Une démarche somme toute assez classique. Mais pour un résultat puissant. Le dialogue établi entre les trois musiciens est hautement réactif et interactif; ils savent chacun jouer sur de multiples dynamiques, tout en faisant preuve d'une intensité constante - que la dynamique soit faible ou forte. C'est avant tout énergique, très énergique et puissant. Les trois musiciens ne se fatiguent jamais et redoublent constamment de créativité, tout en s'intégrant aux codes esthétiques du free jazz: pizzicato surmené, rythmiques tourmentées et énergiques, infatigables, phrasés ternaires mélangés à des techniques étendues pour un cri constant au saxophone - tout est là pour une excellente session de musique improvisée! Quel bonheur de se voir transmettre une telle énergie, sans compter sur le bonheur de ces retrouvailles. Car Prévost semble vraiment heureux de retrouver son collaborateur saxophoniste, au moins tout autant que Viltard qui s'intègre à merveille à ce duo de virtuoses monstrueux d'inventivité et de réactivité.

Une démarche peut-être banale pour des oreilles averties, mais l'énergie présente est plutôt exceptionnelle. Une énergie qui ne nous quitte pas une seconde sans jamais lasser. Un trio extrêmement puissant et passionnant qui nous dessert une musique organique et intense. Recommandé!

(informations: http://www.matchlessrecordings.com/node/408)
Peter Blamey - Forage (Avant Whatever, 2012)
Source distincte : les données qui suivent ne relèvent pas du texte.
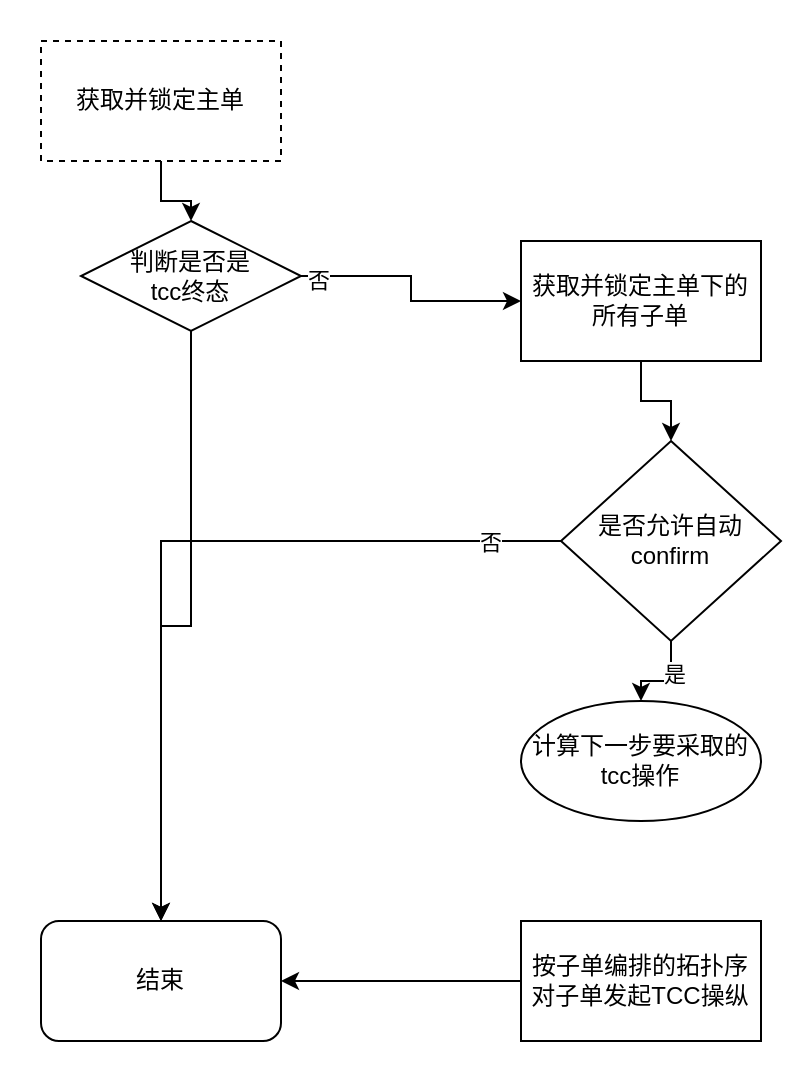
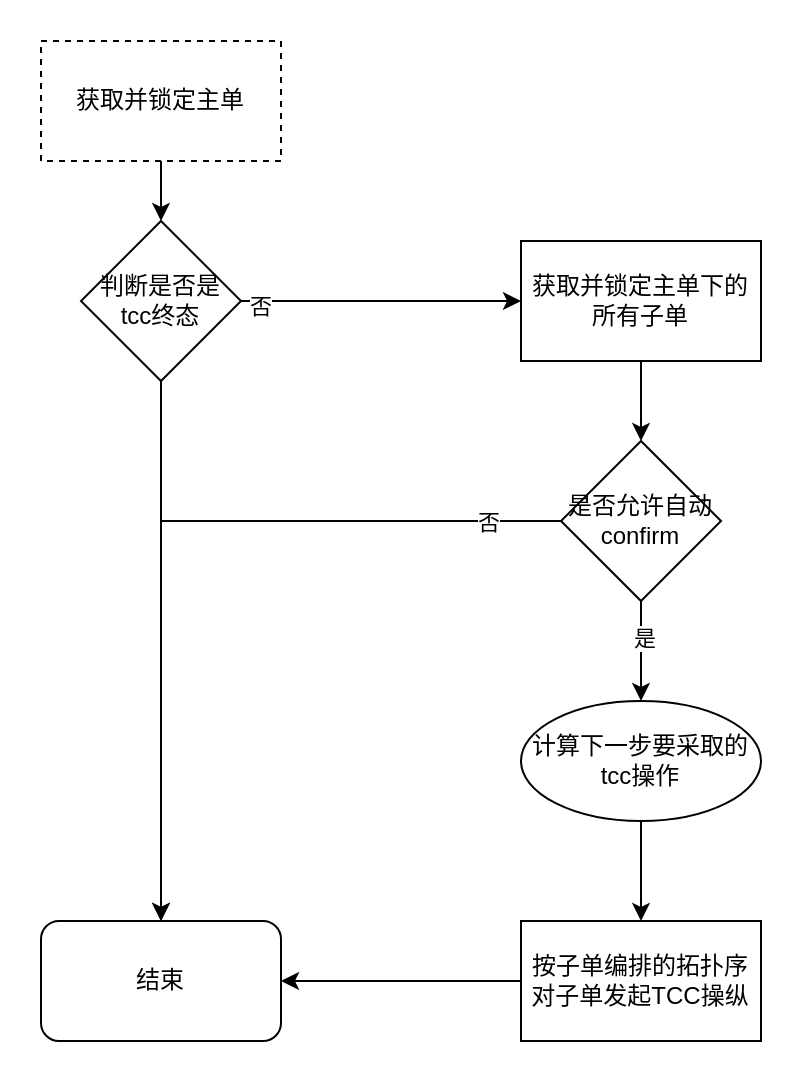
  <mxCell id="0" />
  <mxCell id="1" parent="0" />
  <mxCell id="2" value="结束" style="rounded=1;whiteSpace=wrap;html=1;" parent="1" vertex="1"><mxGeometry x="20" y="460" width="120" height="60" as="geometry" /></mxCell>
  <mxCell id="3" style="edgeStyle=orthogonalEdgeStyle;rounded=0;orthogonalLoop=1;jettySize=auto;html=1;entryX=0;entryY=0.5;entryDx=0;entryDy=0;" parent="1" source="11" target="13" edge="1"><mxGeometry relative="1" as="geometry" /></mxCell>
  <mxCell id="4" value="否" style="edgeLabel;html=1;align=center;verticalAlign=middle;resizable=0;points=[];" parent="3" vertex="1" connectable="0"><mxGeometry x="-0.871" y="-1" relative="1" as="geometry"><mxPoint y="1" as="offset" /></mxGeometry></mxCell>
  <mxCell id="5" style="edgeStyle=orthogonalEdgeStyle;rounded=0;orthogonalLoop=1;jettySize=auto;html=1;entryX=1;entryY=0.5;entryDx=0;entryDy=0;" parent="1" source="6" target="2" edge="1"><mxGeometry relative="1" as="geometry" /></mxCell>
  <mxCell id="6" value="按子单编排的拓扑序对子单发起TCC操纵" style="rounded=0;whiteSpace=wrap;html=1;" parent="1" vertex="1"><mxGeometry x="260" y="460" width="120" height="60" as="geometry" /></mxCell>
+ <mxCell id="7" style="edgeStyle=orthogonalEdgeStyle;rounded=0;orthogonalLoop=1;jettySize=auto;html=1;entryX=0.5;entryY=0;entryDx=0;entryDy=0;" parent="1" source="14" target="6" edge="1"><mxGeometry relative="1" as="geometry" /></mxCell>
  <mxCell id="8" value="获取并锁定主单" style="rounded=0;whiteSpace=wrap;html=1;dashed=1;" parent="1" vertex="1"><mxGeometry x="20" y="20" width="120" height="60" as="geometry" /></mxCell>
  <mxCell id="9" style="edgeStyle=orthogonalEdgeStyle;rounded=0;orthogonalLoop=1;jettySize=auto;html=1;entryX=0.5;entryY=0;entryDx=0;entryDy=0;" parent="1" source="8" target="11" edge="1"><mxGeometry relative="1" as="geometry" /></mxCell>
  <mxCell id="10" style="edgeStyle=orthogonalEdgeStyle;rounded=0;orthogonalLoop=1;jettySize=auto;html=1;entryX=0.5;entryY=0;entryDx=0;entryDy=0;" parent="1" source="11" target="2" edge="1"><mxGeometry relative="1" as="geometry" /></mxCell>
- <mxCell id="11" value="判断是否是&lt;br&gt;tcc终态" style="rhombus;whiteSpace=wrap;html=1;" parent="1" vertex="1"><mxGeometry x="40" y="110" width="110" height="55" as="geometry" /></mxCell>
+ <mxCell id="11" value="判断是否是&lt;br&gt;tcc终态" style="rhombus;whiteSpace=wrap;html=1;" parent="1" vertex="1"><mxGeometry x="40" y="110" width="80" height="80" as="geometry" /></mxCell>
  <mxCell id="12" style="edgeStyle=orthogonalEdgeStyle;rounded=0;orthogonalLoop=1;jettySize=auto;html=1;entryX=0.5;entryY=0;entryDx=0;entryDy=0;" edge="1" parent="1" source="13" target="19"><mxGeometry relative="1" as="geometry" /></mxCell>
  <mxCell id="13" value="获取并锁定主单下的所有子单" style="rounded=0;whiteSpace=wrap;html=1;" parent="1" vertex="1"><mxGeometry x="260" y="120" width="120" height="60" as="geometry" /></mxCell>
  <mxCell id="14" value="计算下一步要采取的tcc操作" style="ellipse;whiteSpace=wrap;html=1;" parent="1" vertex="1"><mxGeometry x="260" y="350" width="120" height="60" as="geometry" /></mxCell>
  <mxCell id="15" style="edgeStyle=orthogonalEdgeStyle;rounded=0;orthogonalLoop=1;jettySize=auto;html=1;entryX=0.5;entryY=0;entryDx=0;entryDy=0;" edge="1" parent="1" source="19" target="14"><mxGeometry relative="1" as="geometry" /></mxCell>
  <mxCell id="16" value="是" style="edgeLabel;html=1;align=center;verticalAlign=middle;resizable=0;points=[];" vertex="1" connectable="0" parent="15"><mxGeometry x="-0.3" y="1" relative="1" as="geometry"><mxPoint as="offset" /></mxGeometry></mxCell>
  <mxCell id="17" style="edgeStyle=orthogonalEdgeStyle;rounded=0;orthogonalLoop=1;jettySize=auto;html=1;entryX=0.5;entryY=0;entryDx=0;entryDy=0;" edge="1" parent="1" source="19" target="2"><mxGeometry relative="1" as="geometry" /></mxCell>
  <mxCell id="18" value="否" style="edgeLabel;html=1;align=center;verticalAlign=middle;resizable=0;points=[];" vertex="1" connectable="0" parent="17"><mxGeometry x="-0.815" relative="1" as="geometry"><mxPoint as="offset" /></mxGeometry></mxCell>
- <mxCell id="19" value="是否允许自动confirm" style="rhombus;whiteSpace=wrap;html=1;" vertex="1" parent="1"><mxGeometry x="280" y="220" width="110" height="100" as="geometry" /></mxCell>
+ <mxCell id="19" value="是否允许自动confirm" style="rhombus;whiteSpace=wrap;html=1;" vertex="1" parent="1"><mxGeometry x="280" y="220" width="80" height="80" as="geometry" /></mxCell>
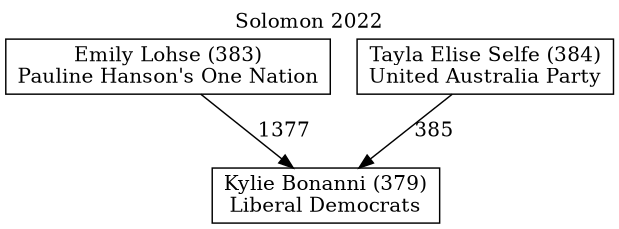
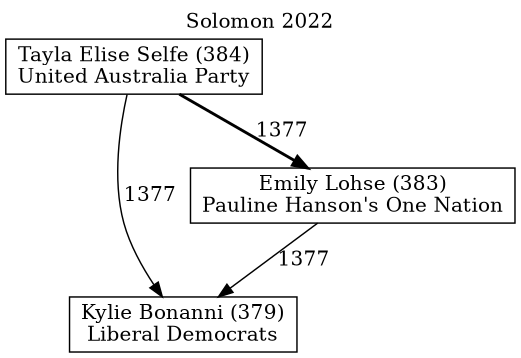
  digraph {
    label="Solomon 2022"
    labelloc=t
    mclimit=10
    node [shape=box]
    edge [style=solid]
    n1 [label="Kylie Bonanni (379)\nLiberal Democrats"]
    n2 [label="Emily Lohse (383)\nPauline Hanson's One Nation"]
    n3 [label="Tayla Elise Selfe (384)\nUnited Australia Party"]
    n2 -> n1 [label=1377]
-   n3 -> n1 [label=385]
+   n3 -> n1 [label=1377]
+   n3 -> n2 [label=1377 style=bold]
  }
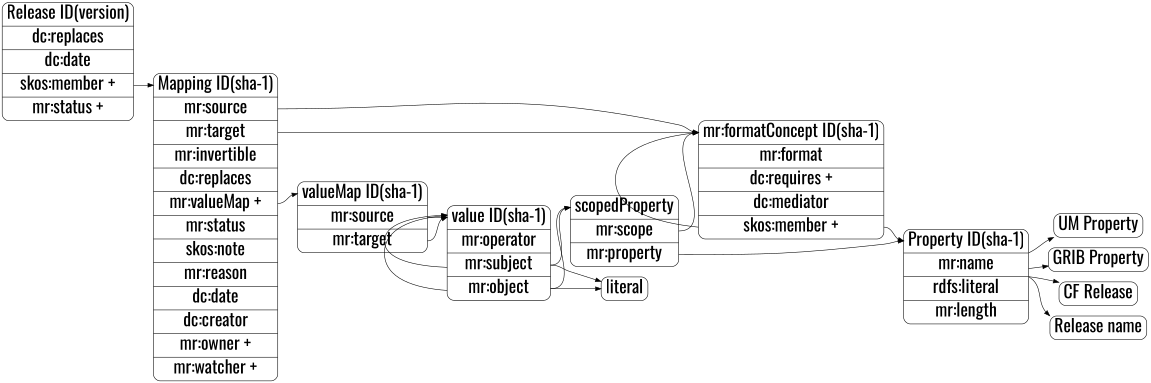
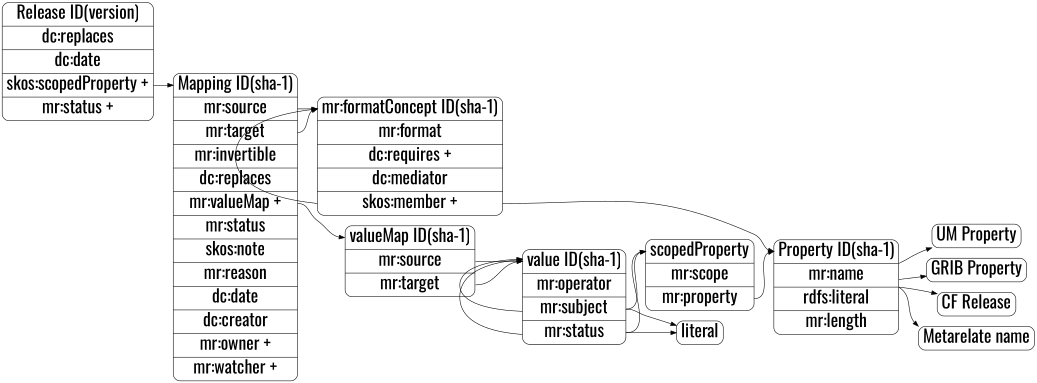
  digraph {
    fontname=Oswald
    rankdir=LR
    node [fontname=Oswald fontsize=32 shape=Mrecord]
    edge [fontname=Oswald fontsize=24 headport=title tailport=name]
    n1 [label="<title> Property ID(sha-1) |<prop> mr:name | rdfs:literal| mr:length"]
    n2 [label="UM Property"]
    n3 [label="GRIB Property"]
    n4 [label="CF Release"]
-   n5 [label="Release name"]
+   n5 [label="Metarelate name"]
    n6 [label="<title> mr:formatConcept ID(sha-1) |<format> mr:format |<req> dc:requires +|<med> dc:mediator|<component> skos:member +"]
    n7 [label="<title> valueMap ID(sha-1) |<source> mr:source |<target> mr:target"]
-   n8 [label="<title> value ID(sha-1) |<o> mr:operator |<sub> mr:subject |<ob> mr:object"]
+   n8 [label="<title> value ID(sha-1) |<o> mr:operator |<sub> mr:subject |<ob> mr:status"]
    n9 [label="<title> scopedProperty | <scope> mr:scope |<val> mr:property"]
    n10 [label="<title> literal"]
    n11 [label="<title> Mapping ID(sha-1) |<source> mr:source |<target> mr:target |mr:invertible | dc:replaces  |<valmap> mr:valueMap +|mr:status |skos:note |mr:reason |dc:date |<c> dc:creator |<o> mr:owner + |<w> mr:watcher +"]
-   n12 [label="<title> Release ID(version)|dc:replaces|dc:date|<con>skos:member + |mr:status +"]
+   n12 [label="<title> Release ID(version)|dc:replaces|dc:date|<con>skos:scopedProperty + |mr:status +"]
    n1 -> n2
    n1 -> n3
    n1 -> n4
    n1 -> n5
    n6 -> n1 [tailport=component]
    n6 -> n6 [tailport=component]
    n7 -> n8 [tailport=source]
    n7 -> n8 [tailport=target]
    n8 -> n8 [tailport=sub]
    n8 -> n8 [tailport=ob]
    n8 -> n9 [tailport=sub]
    n8 -> n9 [tailport=ob]
    n8 -> n10 [tailport=sub]
    n8 -> n10 [tailport=ob]
    n9 -> n1 [tailport=val]
-   n9 -> n6 [tailport=scope]
    n11 -> n6 [tailport=source]
    n11 -> n6 [tailport=target]
    n11 -> n7 [tailport=valmap]
    n12 -> n11 [tailport=con]
  }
Forage est par excellence une œuvre de reconstruction, une œuvre post-industrielle, ou post-numérique devrait-on peut-être dire maintenant, basée sur un réseau de câbles et d'ordinateurs défaillants. Avec un ingénieux système de feedbacks, Peter Blamey construit sa musique et organise les bruits à partir de parasites digitaux et électriques. Un deleuzien dirait certainement qu'il fonde ainsi un espace interstitiel, ou encore une transversalité dans l'espace schizophrénique du capital. Car Blamey réinvestit les fantômes de la technologie fondée par le capital pour en faire un musique hors du capital. Une musique libre qui ne répond à aucune norme esthétique et commerciale. Une musique faite de crépitements abrasifs incessants, de ruptures fracassantes, du bruitisme énergique et puissant, intense et fort en somme. Un fourmillement de crépitements en tout genre, de larsens, de parasites et de boucles défaillantes. Peter Blamey construit à partir des matériaux exclus, cachés ou supprimés. Une musique basée sur un matériau fantôme et ignoré: toutes les imperfections et les spectres des nouvelles technologies. Et la construction sonore présentée ici est dure, violente, agressive. Peter Blamey ne rigole pas mais rage. Et c'est cette rage qu'on souhaite entendre plus souvent, cette rage inventive, et cette énergie qui manque souvent dans la noise, et dont on se délecte quand on les trouve.

(informations & extraits: http://www.avantwhatever.com/?p=941)

d'incise - are fishes nihilists? (kaon, 2012)

are fishes nihilists? (sous-titré: all this is not realistic) appartient à une série de disques conceptuelle publiés par le label kaon. Tous les deux mois, un artiste est invité à interpréter une série de phonographies de la rivière Taurion enregistrées par Cédric Peyronnet. Se sont déjà illustrés dans cette série Frans de Waard, Francisco Lopez, Dale Lloyd, Simon Whetham et beaucoup d'autres. Dès le titre du disque, puis dans le texte qui l'accompagne, la démarche de d'incise est claire: il ne s'agit pas d'une interprétation réaliste de cette rivière, ni d'une musique évocatrice ou figurative. d'incise s'intéresse avant tout au son lui-même ici, et la construction sonore qu'il fait de ces enregistrements est axée sur des paramètres sonores abstraits. d'incise s'occupent des fréquences extrêmes, les étire, les amplifie, et les modifie pour créer des sonorités aux couleurs électroacoustiques. Une exploration des propriétés purement sonores du matériau récolté par Peyronnet pour une interprétation personnelle et sensible de cette rivière désormais abstraite (au sens premier) de la réalité. En 23 minutes, d'incise construit une pièce plutôt linéaire, utilisant peu de couches sonores pour une clarté maximale. Un voyage au pays de la figuration abstraite ou une immersion sonore totale, le résultat est entre les deux, car quelques insectes et bruits naturels survivent à la tentative d'abstraction sonore pour un résultat intime, singulier, et créatif.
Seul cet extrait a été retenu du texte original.